Floating point precision differences when using torch.matmul on matrix transpose

ssakpal · December 10, 2023, 11:13pm

Hi,

Can someone please explain why there might be differences in floating point precision for matrix multiplication when using the transpose of a matrix vs not using transpose.

For example:

A = torch.tensor([[11., 25.,  3.,  5., 15.,  6., 12., 80.,  1.]], dtype=torch.float32)
B = torch.tensor([[-0.204977914690971375,  0.077419161796569824,  0.189963847398757935,
        -0.241283535957336426, -0.303015649318695068,  0.186268478631973267,
        -0.329424560070037842, -0.248794123530387878,  0.144485712051391602],
      [-0.111751005053520203,  0.235284119844436646, -0.072023868560791016,
        0.053652375936508179, -0.184143990278244019,  0.065914064645767212,
        -0.307873427867889404, -0.253490984439849854, -0.256091356277465820]], dtype=torch.float32)
C = torch.tensor([[-0.204977914690971375, -0.111751005053520203],
    [ 0.077419161796569824,  0.235284119844436646],
    [ 0.189963847398757935, -0.072023868560791016],
    [-0.241283535957336426,  0.053652375936508179],
    [-0.303015649318695068, -0.184143990278244019],
    [ 0.186268478631973267,  0.065914064645767212],
    [-0.329424560070037842, -0.307873427867889404],
    [-0.248794123530387878, -0.253490984439849854],
    [ 0.144485712051391602, -0.256091356277465820]], dtype=torch.float32)

print(torch.matmul(A, B.T))
print(torch.matmul(A, C))

Result:

tensor([[-28.095565795898, -21.891492843628]])
tensor([[-28.095567703247, -21.891494750977]])

Here, B and C contain the same values, they are just different dimensions.
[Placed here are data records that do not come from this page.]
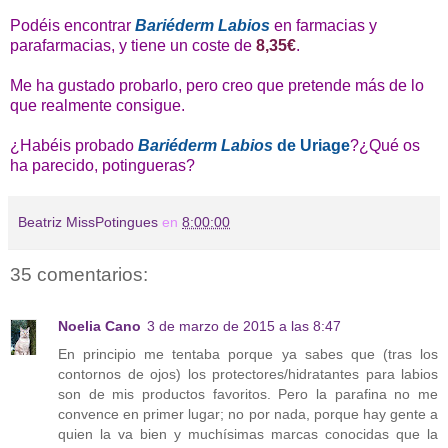
Podéis encontrar
Bariéderm Labios
en farmacias y
parafarmacias, y tiene un coste de
8,35€
.
Me ha gustado probarlo, pero creo que pretende más de lo
que realmente consigue.
¿Habéis probado
Bariéderm Labios
de Uriage
?¿Qué os
ha parecido, potingueras?
Beatriz MissPotingues
en
8:00:00
35 comentarios:
Noelia Cano
3 de marzo de 2015 a las 8:47
En principio me tentaba porque ya sabes que (tras los
contornos de ojos) los protectores/hidratantes para labios
son de mis productos favoritos. Pero la parafina no me
convence en primer lugar; no por nada, porque hay gente a
quien la va bien y muchísimas marcas conocidas que la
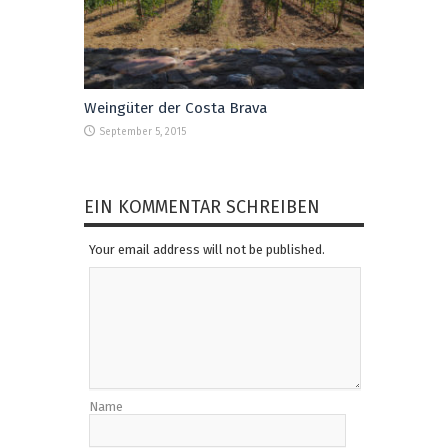
Weingüter der Costa Brava
September 5, 2015
EIN KOMMENTAR SCHREIBEN
Your email address will not be published.
Name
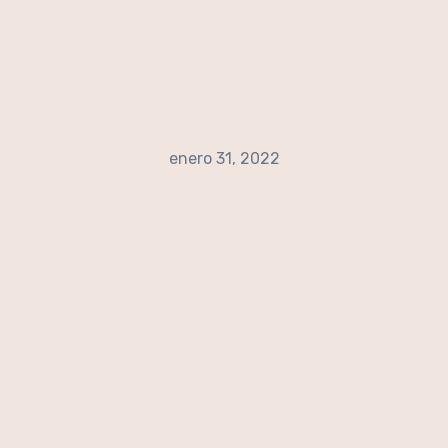
enero 31, 2022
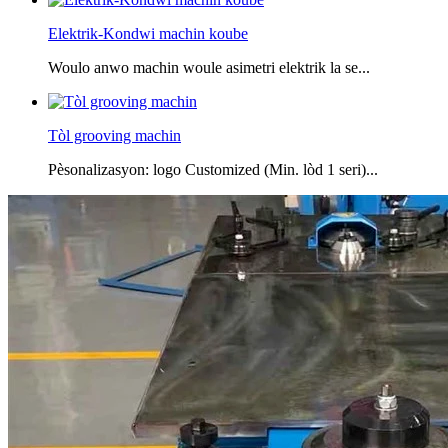
Elektrik-Kondwi machin koube
Woulo anwo machin woule asimetri elektrik la se...
Tòl grooving machin
Pèsonalizasyon: logo Customized (Min. lòd 1 seri)...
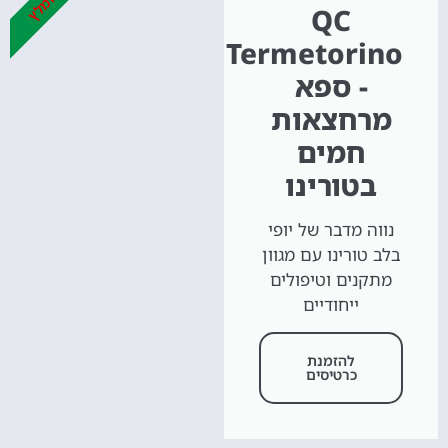
מומלץ
QC
Termetorino
- ספא
מרחצאות
חמים
בטורינו
נווה מדבר של יופי
בלב טורינו עם מגוון
מתקנים וטיפולים
ייחודיים
להזמנת
כרטיסים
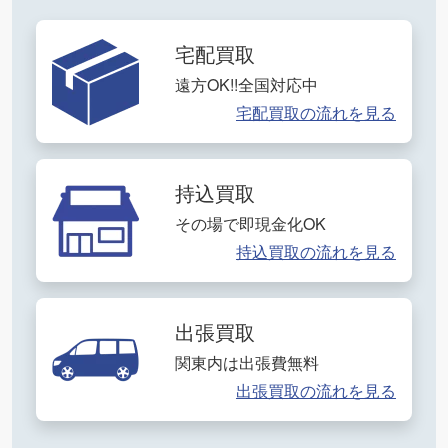
宅配買取
遠方OK!!全国対応中
宅配買取の流れを見る
持込買取
その場で即現金化OK
持込買取の流れを見る
出張買取
関東内は出張費無料
出張買取の流れを見る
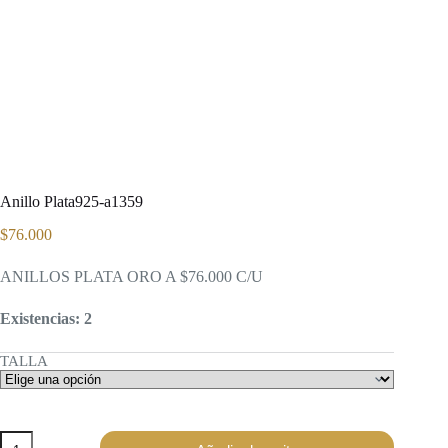
Anillo Plata925-a1359
$
76.000
ANILLOS PLATA ORO A $76.000 C/U
Existencias: 2
TALLA
Anillo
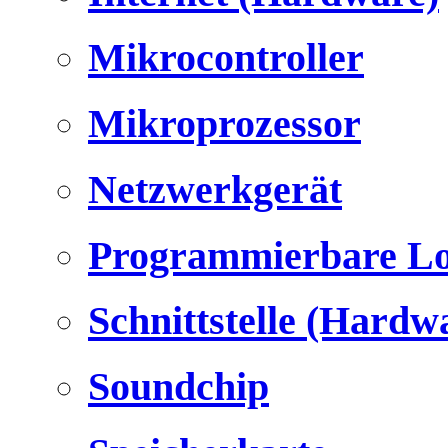
Mikrocontroller
Mikroprozessor
Netzwerkgerät
Programmierbare Lo
Schnittstelle (Hardw
Soundchip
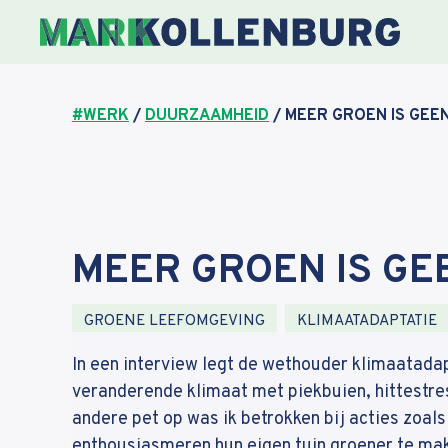
Ga
naar
de
inhoud
#WERK
/
DUURZAAMHEID
/
MEER GROEN IS GEE
MEER GROEN IS GE
Tags
GROENE LEEFOMGEVING
,
KLIMAATADAPTATIE
In een interview legt de wethouder klimaatadap
veranderende klimaat met piekbuien, hittestre
andere pet op was ik betrokken bij acties zoals 
enthousiasmeren hun eigen tuin groener te ma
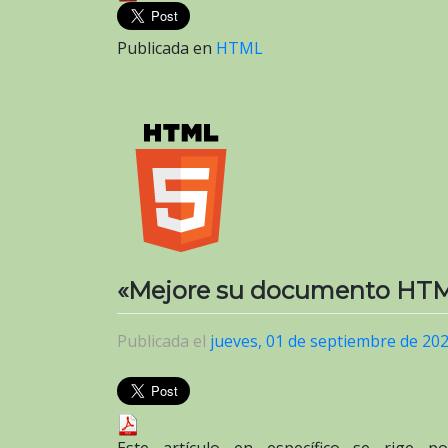
Publicada en
HTML
«Mejore su documento HTML
Publicada el
jueves, 01 de septiembre de 20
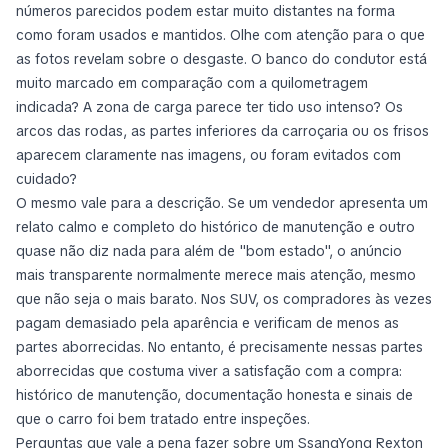
números parecidos podem estar muito distantes na forma
como foram usados e mantidos. Olhe com atenção para o que
as fotos revelam sobre o desgaste. O banco do condutor está
muito marcado em comparação com a quilometragem
indicada? A zona de carga parece ter tido uso intenso? Os
arcos das rodas, as partes inferiores da carroçaria ou os frisos
aparecem claramente nas imagens, ou foram evitados com
cuidado?
O mesmo vale para a descrição. Se um vendedor apresenta um
relato calmo e completo do histórico de manutenção e outro
quase não diz nada para além de "bom estado", o anúncio
mais transparente normalmente merece mais atenção, mesmo
que não seja o mais barato. Nos SUV, os compradores às vezes
pagam demasiado pela aparência e verificam de menos as
partes aborrecidas. No entanto, é precisamente nessas partes
aborrecidas que costuma viver a satisfação com a compra:
histórico de manutenção, documentação honesta e sinais de
que o carro foi bem tratado entre inspeções.
Perguntas que vale a pena fazer sobre um SsangYong Rexton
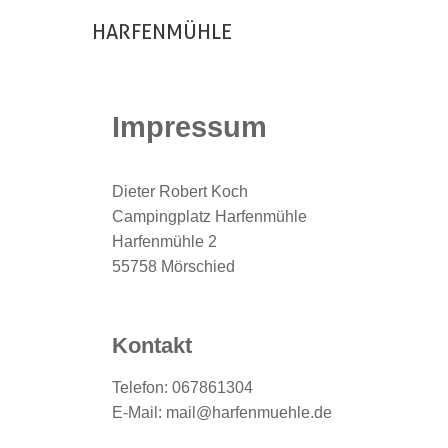
HARFENMÜHLE
Impressum
Dieter Robert Koch
Campingplatz Harfenmühle
Harfenmühle 2
55758 Mörschied
Kontakt
Telefon: 067861304
E-Mail: mail@harfenmuehle.de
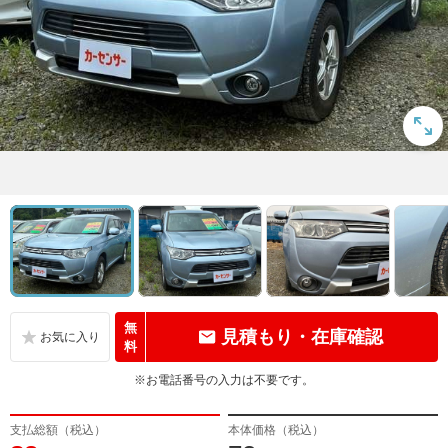
無
見積もり・在庫確認
料
※お電話番号の入力は不要です。
支払総額（税込）
本体価格（税込）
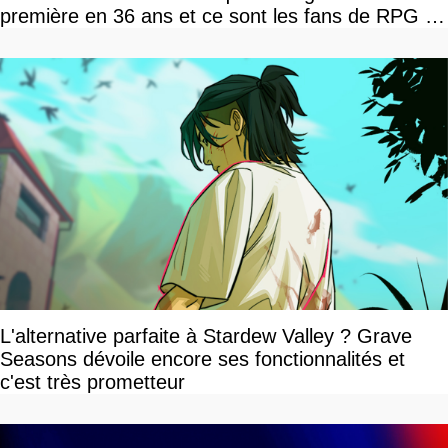
première en 36 ans et ce sont les fans de RPG en
tour par tour qui vont être contents
L'alternative parfaite à Stardew Valley ? Grave
Seasons dévoile encore ses fonctionnalités et
c'est très prometteur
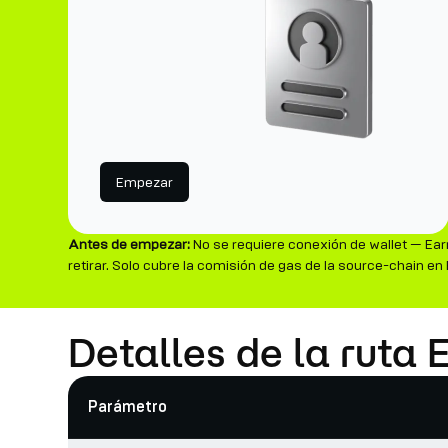
Empezar
Antes de empezar:
No se requiere conexión de wallet — Ear
retirar. Solo cubre la comisión de gas de la source-chain e
Detalles de la ruta
Parámetro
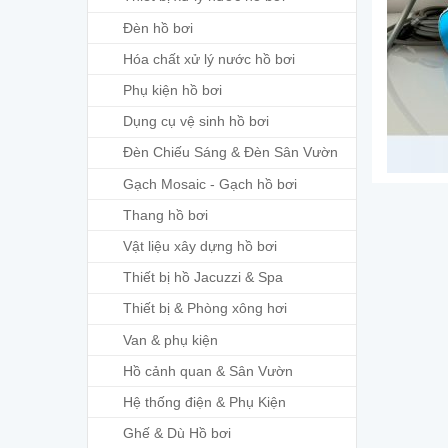
Đèn hồ bơi
Hóa chất xử lý nước hồ bơi
Phụ kiện hồ bơi
Dụng cụ vệ sinh hồ bơi
Đèn Chiếu Sáng & Đèn Sân Vườn
Gạch Mosaic - Gạch hồ bơi
Thang hồ bơi
Vật liệu xây dựng hồ bơi
Thiết bị hồ Jacuzzi & Spa
Thiết bị & Phòng xông hơi
Van & phụ kiện
Hồ cảnh quan & Sân Vườn
Hệ thống điện & Phụ Kiện
Ghế & Dù Hồ bơi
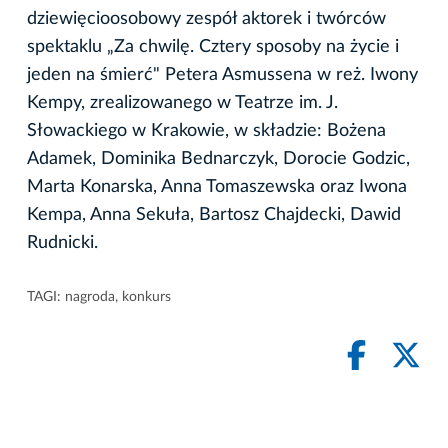
dziewięcioosobowy zespół aktorek i twórców
spektaklu „Za chwilę. Cztery sposoby na życie i
jeden na śmierć" Petera Asmussena w reż. Iwony
Kempy, zrealizowanego w Teatrze im. J.
Słowackiego w Krakowie, w składzie: Bożena
Adamek, Dominika Bednarczyk, Dorocie Godzic,
Marta Konarska, Anna Tomaszewska oraz Iwona
Kempa, Anna Sekuła, Bartosz Chajdecki, Dawid
Rudnicki.
TAGI:
nagroda
,
konkurs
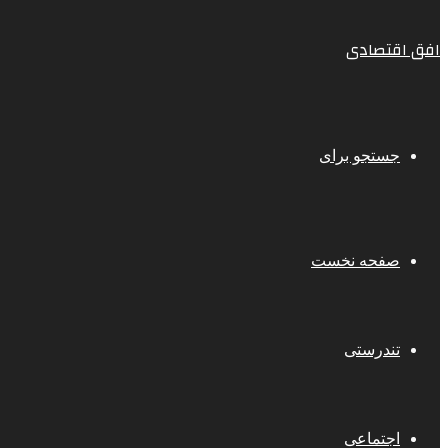
افق اقتصادی
جستجو برای
صفحه نخست
تندرستی
اجتماعی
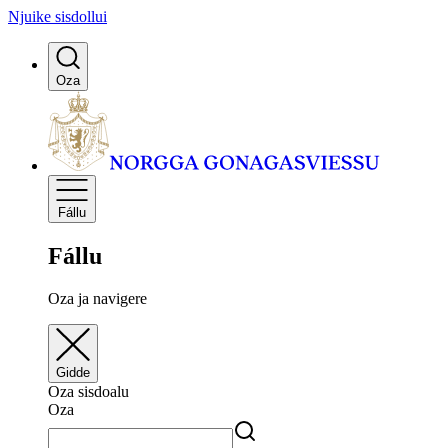
Njuike sisdollui
Oza
Fállu
Fállu
Oza ja navigere
Gidde
Oza sisdoalu
Oza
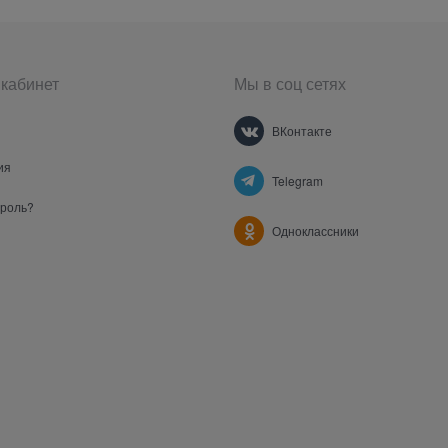
кабинет
Мы в соц сетях
ВКонтакте
ия
Telegram
ароль?
Одноклассники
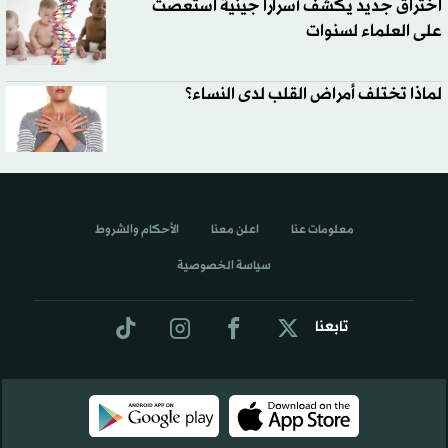
اختراق جديد يكشف أسراراً جينية استعصت
على العلماء لسنوات
لماذا تختلف أمراض القلب لدى النساء؟
معلومات عنا
اعلن معنا
الأحكام والشروط
سياسة الخصوصية
تابعنا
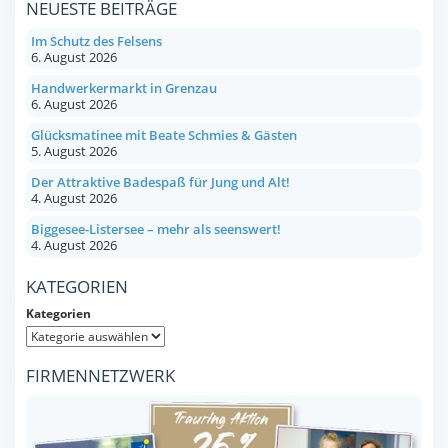
NEUESTE BEITRÄGE
Im Schutz des Felsens
6. August 2026
Handwerkermarkt in Grenzau
6. August 2026
Glücksmatinee mit Beate Schmies & Gästen
5. August 2026
Der Attraktive Badespaß für Jung und Alt!
4. August 2026
Biggesee-Listersee – mehr als seenswert!
4. August 2026
KATEGORIEN
Kategorien
FIRMENNETZWERK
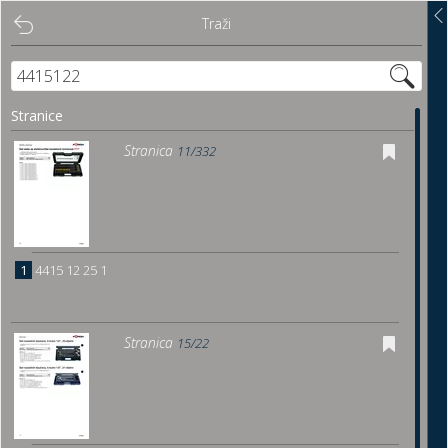
Traži
Traži
Sadržaj
Stranice
Pregled
Stranica
11/332
Istakni poveznice
Preuzmi
1
4415 12 25 1
Dočitnica
Stranica
15/22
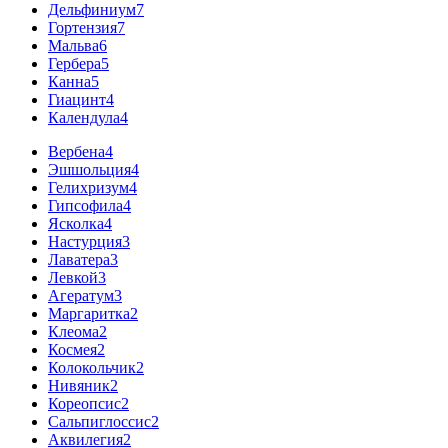
Дельфиниум
7
Гортензия
7
Мальва
6
Гербера
5
Канна
5
Гиацинт
4
Календула
4
Вербена
4
Эшшольция
4
Гелихризум
4
Гипсофила
4
Ясколка
4
Настурция
3
Лаватера
3
Левкой
3
Агератум
3
Маргаритка
2
Клеома
2
Космея
2
Колокольчик
2
Нивяник
2
Кореопсис
2
Сальпиглоссис
2
Аквилегия
2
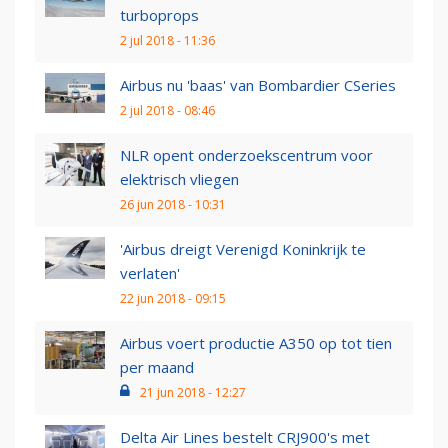
turboprops
2 jul 2018 - 11:36
Airbus nu 'baas' van Bombardier CSeries
2 jul 2018 - 08:46
NLR opent onderzoekscentrum voor
elektrisch vliegen
26 jun 2018 - 10:31
'Airbus dreigt Verenigd Koninkrijk te
verlaten'
22 jun 2018 - 09:15
Airbus voert productie A350 op tot tien
per maand
21 jun 2018 - 12:27
Delta Air Lines bestelt CRJ900's met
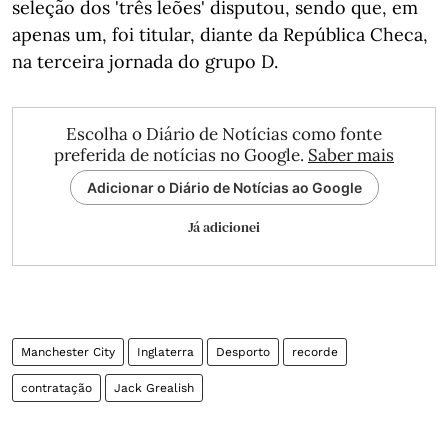
seleção dos 'três leões' disputou, sendo que, em
apenas um, foi titular, diante da República Checa,
na terceira jornada do grupo D.
Escolha o Diário de Notícias como fonte
preferida de notícias no Google.
Saber mais
Adicionar o Diário de Notícias ao Google
Já adicionei
Manchester City
Inglaterra
Desporto
recorde
contratação
Jack Grealish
We need to take the transpose of B in order to multiply with A, whereas we don’t need to for C.

I’m testing this out on Google Colab, and have tried both CPU and GPU.
Thanks!

ptrblck · December 11, 2023, 3:51am

Maybe different kernels are used based on the layout and you could profile these with e.g. Nsight Systems or the native profiler.

malfet · December 11, 2023, 6:35am

Because floating point operations results depends on the operands order, i.e. floating point addition is strictly speaking non-associative:

>>> x = (0.1 + 0.2) + 0.3
>>> y = 0.1 + (0.2 + 0.3)
>>> x-y
1.1102230246251565e-16

torch.matmul can perform the operations in different order depending on the inputs layout, which leads to a some discrepancies.